Editor: Johnson Simanjuntak
zoom-in Suparman Akui Tidak Mudah Mengawasi Lembaga Peradilan
Tribunnews/Irwan Rismawan
Tersangka operasi tangkap tangan (OTT) KPK kasus suap hakim pengadilan tipikor Bengkulu, Janner Purba (JP) digiring saat tiba di Gedung KPK, Jakarta, Selasa (24/5/2016). KPK memeriksa keenam tersangka OTT KPK terhadap kasus suap kepada hakim pengadilan tipikor Bengkulu yang juga menjabat Ketua Pengadilan Negeri Kepahiang, Bengkulu, berinisial JP. TRIBUNNEWS/IRWAN RISMAWAN 

TRIBUNNEWS.COM, JAKARTA - Walaupun sudah berkali-kali hakim diamankan karena kedapatan menerima suap, namun masih ada saja hakim yang mau menerima suap.

Terakhir kasus tersebut menjerat Hakim Pengadilan Tindak Pidana Korupsi (Tipikpo) Bengkulu, Janner Purba dan Tonton.

Sebagai lembaga yang mengawasi jalannya proses peradilan, Komisi Yudisial (KY) masih kesulitan mengantisipasi hakim-hakim nakal.

Hal itu diakui oleh mantan Ketua KY, Suparman Marzuki.

"Secara institusional (KY) hanya merekomendasikan. Rekomendasi itu dilihat, dinilai oleh Mahkamah Agung sebagai bagian dari upaya memperbaiki pengadilan dalam jangka yang panjang," ujarnya kepada wartawan, di kantor Mahfud MD (MMD) Initiative, Jakarta Pusat, Rabu, (25/5/2016).

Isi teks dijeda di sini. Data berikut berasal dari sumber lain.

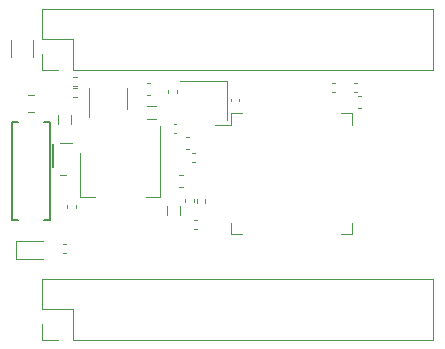
<source format=gbr>
%TF.GenerationSoftware,KiCad,Pcbnew,(5.1.8-0-10_14)*%
%TF.CreationDate,2020-11-28T23:42:33+01:00*%
%TF.ProjectId,FT2232Breakout,46543232-3332-4427-9265-616b6f75742e,rev?*%
%TF.SameCoordinates,Original*%
%TF.FileFunction,Legend,Top*%
%TF.FilePolarity,Positive*%
%FSLAX46Y46*%
G04 Gerber Fmt 4.6, Leading zero omitted, Abs format (unit mm)*
G04 Created by KiCad (PCBNEW (5.1.8-0-10_14)) date 2020-11-28 23:42:33*
%MOMM*%
%LPD*%
G01*
G04 APERTURE LIST*
%ADD10C,0.120000*%
%ADD11C,0.150000*%
G04 APERTURE END LIST*
D10*
%TO.C,R106*%
X109953641Y-95580000D02*
X109646359Y-95580000D01*
X109953641Y-94820000D02*
X109646359Y-94820000D01*
%TO.C,D101*%
X108000000Y-94565000D02*
X105715000Y-94565000D01*
X105715000Y-94565000D02*
X105715000Y-96035000D01*
X105715000Y-96035000D02*
X108000000Y-96035000D01*
%TO.C,C103*%
X120340580Y-85720000D02*
X120059420Y-85720000D01*
X120340580Y-86740000D02*
X120059420Y-86740000D01*
%TO.C,R105*%
X120736359Y-93530000D02*
X121043641Y-93530000D01*
X120736359Y-92770000D02*
X121043641Y-92770000D01*
%TO.C,Y101*%
X123580000Y-81010000D02*
X119580000Y-81010000D01*
X123580000Y-84310000D02*
X123580000Y-81010000D01*
%TO.C,U402*%
X109400000Y-88950000D02*
X109900000Y-88950000D01*
X109400000Y-86250000D02*
X110400000Y-86250000D01*
%TO.C,U103*%
X123910000Y-84700000D02*
X122570000Y-84700000D01*
X123910000Y-83750000D02*
X123910000Y-84700000D01*
X124860000Y-83750000D02*
X123910000Y-83750000D01*
X134130000Y-83750000D02*
X134130000Y-84700000D01*
X133180000Y-83750000D02*
X134130000Y-83750000D01*
X123910000Y-93970000D02*
X123910000Y-93020000D01*
X124860000Y-93970000D02*
X123910000Y-93970000D01*
X134130000Y-93970000D02*
X134130000Y-93020000D01*
X133180000Y-93970000D02*
X134130000Y-93970000D01*
%TO.C,U102*%
X111860000Y-81600000D02*
X111860000Y-84050000D01*
X115080000Y-83400000D02*
X115080000Y-81600000D01*
%TO.C,U101*%
X117920000Y-84830000D02*
X117920000Y-90840000D01*
X111100000Y-87080000D02*
X111100000Y-90840000D01*
X117920000Y-90840000D02*
X116660000Y-90840000D01*
X111100000Y-90840000D02*
X112360000Y-90840000D01*
%TO.C,R104*%
X121730000Y-91313641D02*
X121730000Y-91006359D01*
X120970000Y-91313641D02*
X120970000Y-91006359D01*
%TO.C,R103*%
X110813641Y-81630000D02*
X110506359Y-81630000D01*
X110813641Y-82390000D02*
X110506359Y-82390000D01*
%TO.C,R102*%
X120863641Y-87090000D02*
X120556359Y-87090000D01*
X120863641Y-87850000D02*
X120556359Y-87850000D01*
%TO.C,R101*%
X110506359Y-81410000D02*
X110813641Y-81410000D01*
X110506359Y-80650000D02*
X110813641Y-80650000D01*
%TO.C,J103*%
X107890000Y-102930000D02*
X107890000Y-101600000D01*
X109220000Y-102930000D02*
X107890000Y-102930000D01*
X107890000Y-100330000D02*
X107890000Y-97730000D01*
X110490000Y-100330000D02*
X107890000Y-100330000D01*
X110490000Y-102930000D02*
X110490000Y-100330000D01*
X107890000Y-97730000D02*
X141030000Y-97730000D01*
X110490000Y-102930000D02*
X141030000Y-102930000D01*
X141030000Y-102930000D02*
X141030000Y-97730000D01*
%TO.C,J102*%
X107890000Y-80070000D02*
X107890000Y-78740000D01*
X109220000Y-80070000D02*
X107890000Y-80070000D01*
X107890000Y-77470000D02*
X107890000Y-74870000D01*
X110490000Y-77470000D02*
X107890000Y-77470000D01*
X110490000Y-80070000D02*
X110490000Y-77470000D01*
X107890000Y-74870000D02*
X141030000Y-74870000D01*
X110490000Y-80070000D02*
X141030000Y-80070000D01*
X141030000Y-80070000D02*
X141030000Y-74870000D01*
D11*
%TO.C,J101*%
X108840000Y-86300000D02*
X108840000Y-88300000D01*
X105340000Y-92750000D02*
X105815000Y-92750000D01*
X105340000Y-84450000D02*
X105340000Y-92750000D01*
X105815000Y-84450000D02*
X105340000Y-84450000D01*
X108540000Y-92750000D02*
X108065000Y-92750000D01*
X108540000Y-84450000D02*
X108540000Y-92750000D01*
X108065000Y-84450000D02*
X108540000Y-84450000D01*
D10*
%TO.C,FB401*%
X109240000Y-83880378D02*
X109240000Y-84679622D01*
X110360000Y-83880378D02*
X110360000Y-84679622D01*
%TO.C,FB102*%
X117579622Y-83100000D02*
X116780378Y-83100000D01*
X117579622Y-84220000D02*
X116780378Y-84220000D01*
%TO.C,FB101*%
X118450000Y-91590378D02*
X118450000Y-92389622D01*
X119570000Y-91590378D02*
X119570000Y-92389622D01*
%TO.C,C503*%
X107211252Y-82155000D02*
X106688748Y-82155000D01*
X107211252Y-83625000D02*
X106688748Y-83625000D01*
%TO.C,C305*%
X110750000Y-91727836D02*
X110750000Y-91512164D01*
X110030000Y-91727836D02*
X110030000Y-91512164D01*
%TO.C,C301*%
X107110000Y-78931252D02*
X107110000Y-77508748D01*
X105290000Y-78931252D02*
X105290000Y-77508748D01*
%TO.C,C110*%
X120000000Y-91032164D02*
X120000000Y-91247836D01*
X120720000Y-91032164D02*
X120720000Y-91247836D01*
%TO.C,C109*%
X119790580Y-88950000D02*
X119509420Y-88950000D01*
X119790580Y-89970000D02*
X119509420Y-89970000D01*
%TO.C,C108*%
X132462164Y-81930000D02*
X132677836Y-81930000D01*
X132462164Y-81210000D02*
X132677836Y-81210000D01*
%TO.C,C107*%
X118590000Y-81772164D02*
X118590000Y-81987836D01*
X119310000Y-81772164D02*
X119310000Y-81987836D01*
%TO.C,C106*%
X119247836Y-84660000D02*
X119032164Y-84660000D01*
X119247836Y-85380000D02*
X119032164Y-85380000D01*
%TO.C,C105*%
X134332164Y-81930000D02*
X134547836Y-81930000D01*
X134332164Y-81210000D02*
X134547836Y-81210000D01*
%TO.C,C104*%
X124570000Y-82737836D02*
X124570000Y-82522164D01*
X123850000Y-82737836D02*
X123850000Y-82522164D01*
%TO.C,C102*%
X134609420Y-83330000D02*
X134890580Y-83330000D01*
X134609420Y-82310000D02*
X134890580Y-82310000D01*
%TO.C,C101*%
X116739420Y-82180000D02*
X117020580Y-82180000D01*
X116739420Y-81160000D02*
X117020580Y-81160000D01*
%TD*%
M02*

</source>
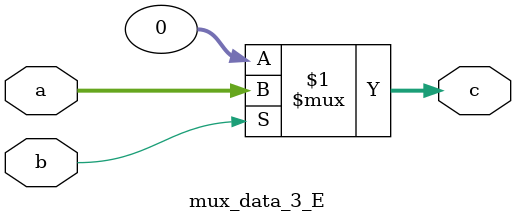
<source format=v>
`timescale 1ns / 1ps
module mux_data_3_E(
    input [31:0] a,
    input b,
    output [31:0] c
    );
	 assign c = (b)? a:0;

endmodule

</source>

Namun kenyataannya tidak jarang MA kurang responsif terhadap rekomendasi-rekomendasi dari KY.

Suparman menyayangkan hal tersebut, karena justru akan menghambat perbaikan MA.

BERITA TERKAIT

"Di Mahkamah Agung sendiri harapan kami sejak dulu tidak ada toleransi sedikit pun pada aparatur dia yang menyeleweng. Seperti apapun, kalau ada temuan sekecil apapun, MA tegas," ujarnya.

Ia akui bahwa terkadang MA terkesan melindungi jajarannya.

Ia khawatir hal tersebut akan turun ke generasi setelahnya, sehingga kondisi MA tidak kunjung membaik.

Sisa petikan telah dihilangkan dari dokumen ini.